Sorry - I meant a pre-set HEATER!! Trying to watch Westminster and type at once!!


----------



## Loryen (Feb 16, 2011)

@Feral- Thank you very much, that betta is mine. Unfourtuntly, Kenji passed away in December, but he was a very lovely fish who will never be forgotton!
@bettafish15- Okay, that sounds good about the filter. I will defiantly keep the water level low, because I have learned from experience that bettas jump! Oh, and I will defiantly keep the water warm. I am really into warm water VS room temp. water.
@peachesxo- Oh man, do you live in Vancouver? I do, and I LOVE Aquariums West! They are, in my opinion, the best aquarium store in Vancouver.
@Pekemon- Thanks for the advice! Got any opinions on the heater type?

Well, I think I will defiantly get the Fluval Chi. I am waiting in till my b-day (July) to get a Fluval Chi and a new betta, but it's always fun to start planning! Thanks for the advice!

Loryen


----------



## GienahClarette (Jan 28, 2011)

I've got a Fluval Chi for Sir Crispin. The overflow of the filter does still seem a bit strong, so I covered the top of the filter with an aquarium sponge--which does wonders. Also, you can't just leave the water 2 inches blow the top, the filter won't work unless the water is high enough. 

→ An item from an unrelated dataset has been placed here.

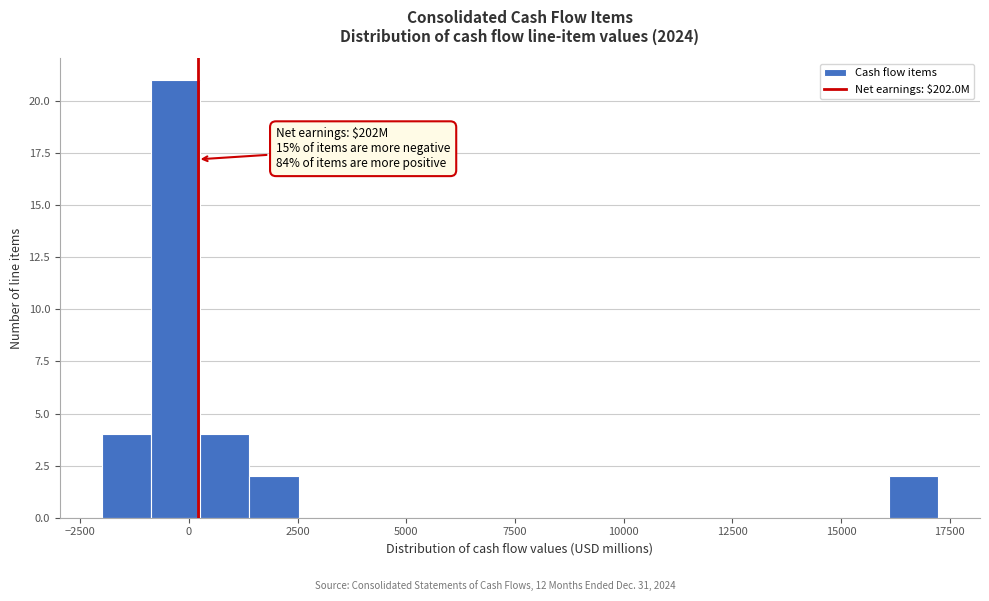

Read against the x-axis, roughly where is the centre of the tallest bar?

-500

To prevent my betta from jumping out, I made a top out of soft window screen, which works quite well.


----------



## animallover4lyfe (Jul 7, 2010)

I honestly don't like it for bettas. It's a pain in the butt to keep toping up the water because it evaporates everyday! And if you lower the water too much then the filter doesn't work. Lol my opinion don't like the tank too much in general but the flow was always too strong for my bettas so my adorable little telescope goldfish is enjoying it now.


----------



## peachesxo (Jan 20, 2011)

haha yeah i do & i got all my aquarium stuff and my betta there


----------



## GienahClarette (Jan 28, 2011)

The water does evaporate really fast, and the filter is a bit of a pain. I would have gotten a different aquarium if I had done a little more research. =/


----------